Les objectifs environnementaux prévoient notamment une réduction d’au moins 30 % de la consommation énergétique par rapport à une conception conventionnelle. Le projet prévoit également le recours aux énergies renouvelables pour couvrir entre 5 et 10 % des besoins, ainsi que l’installation d’un système centralisé de gestion technique permettant de suivre les consommations et d’optimiser le fonctionnement des différents équipements.

La gestion de l’eau constitue également un volet important du projet. L’objectif est de réduire d’au moins 40 % la consommation d’eau potable, grâce notamment à l’utilisation d’équipements économes et à la réutilisation des eaux pluviales et des eaux grises, particulièrement pour l’arrosage des espaces ne nécessitant pas d’eau potable.

Les exigences environnementales portent également sur l’utilisation de matériaux à faible empreinte carbone, la promotion des produits et fournisseurs locaux ainsi que la réalisation d’analyses du cycle de vie des matériaux utilisés. Le projet prévoit par ailleurs la fourniture de documents environnementaux et sanitaires relatifs aux produits, ainsi que l’utilisation de bois provenant de sources légales et certifiées FSC ou PEFC.

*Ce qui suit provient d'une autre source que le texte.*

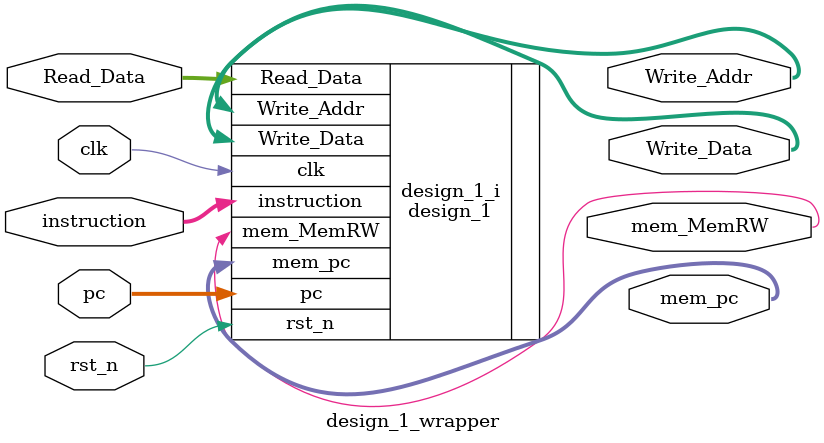
<source format=v>
`timescale 1 ps / 1 ps

module design_1_wrapper
   (Read_Data,
    Write_Addr,
    Write_Data,
    clk,
    instruction,
    mem_MemRW,
    mem_pc,
    pc,
    rst_n);
  input [31:0]Read_Data;
  output [31:0]Write_Addr;
  output [31:0]Write_Data;
  input clk;
  input [31:0]instruction;
  output mem_MemRW;
  output [31:0]mem_pc;
  input [31:0]pc;
  input rst_n;

  wire [31:0]Read_Data;
  wire [31:0]Write_Addr;
  wire [31:0]Write_Data;
  wire clk;
  wire [31:0]instruction;
  wire mem_MemRW;
  wire [31:0]mem_pc;
  wire [31:0]pc;
  wire rst_n;

  design_1 design_1_i
       (.Read_Data(Read_Data),
        .Write_Addr(Write_Addr),
        .Write_Data(Write_Data),
        .clk(clk),
        .instruction(instruction),
        .mem_MemRW(mem_MemRW),
        .mem_pc(mem_pc),
        .pc(pc),
        .rst_n(rst_n));
endmodule

</source>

Parallèlement aux travaux techniques, plusieurs mesures devront être mises en œuvre afin de limiter l’impact du chantier, notamment à travers la gestion des déchets, le contrôle de l’érosion et des sédiments ainsi que la surveillance de la qualité de l’air.

Le projet prévoit également la désignation d’un responsable du chantier vert, chargé de suivre l’application des engagements environnementaux et de veiller au respect des exigences durant toute la période des travaux.

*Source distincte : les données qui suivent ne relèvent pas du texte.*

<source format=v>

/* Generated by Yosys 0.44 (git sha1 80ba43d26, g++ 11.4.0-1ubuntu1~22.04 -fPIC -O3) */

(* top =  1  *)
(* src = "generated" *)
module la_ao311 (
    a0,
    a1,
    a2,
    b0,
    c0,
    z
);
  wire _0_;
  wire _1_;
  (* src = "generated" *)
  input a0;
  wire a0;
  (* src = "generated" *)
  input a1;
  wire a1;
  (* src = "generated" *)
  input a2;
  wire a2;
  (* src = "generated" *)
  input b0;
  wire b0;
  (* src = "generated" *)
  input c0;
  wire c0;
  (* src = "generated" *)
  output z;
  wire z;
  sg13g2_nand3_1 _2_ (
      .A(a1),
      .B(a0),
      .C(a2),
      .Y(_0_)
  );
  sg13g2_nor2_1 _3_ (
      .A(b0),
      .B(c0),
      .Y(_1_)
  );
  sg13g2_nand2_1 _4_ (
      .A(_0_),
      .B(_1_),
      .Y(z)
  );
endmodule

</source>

Le marché comporte enfin une dimension sociale et économique. L’entreprise retenue devra notamment consacrer au moins 20 % de sa main-d’œuvre à des travailleurs locaux de la province de Benslimane, tout en privilégiant les entreprises et produits marocains conformément aux règles applicables.

Le projet bénéficie par ailleurs de l’accompagnement de plusieurs cabinets d’architecture, d’ingénierie et d’expertise marocains et internationaux, parmi lesquels TARIK OUALALOU Architecte, Populous, Maffeis Engineering, M-E Engineers et Rider Levett Bucknall, avec Socotec Maroc pour le contrôle et le LPEE pour les études et essais.

Avec le lancement de cette nouvelle phase, le Grand Stade Hassan II passe progressivement des travaux structurels aux équipements techniques et aux finitions qui détermineront en grande partie son niveau de performance et sa capacité à accueillir des compétitions internationales.

À l’approche des échéances sportives majeures, notamment la Coupe du monde 2030, le Maroc poursuit ainsi la réalisation d’un complexe sportif conçu selon des standards internationaux, avec une attention particulière accordée à la performance de la pelouse, à l’efficacité énergétique, à la gestion des ressources et à la durabilité de l’infrastructure.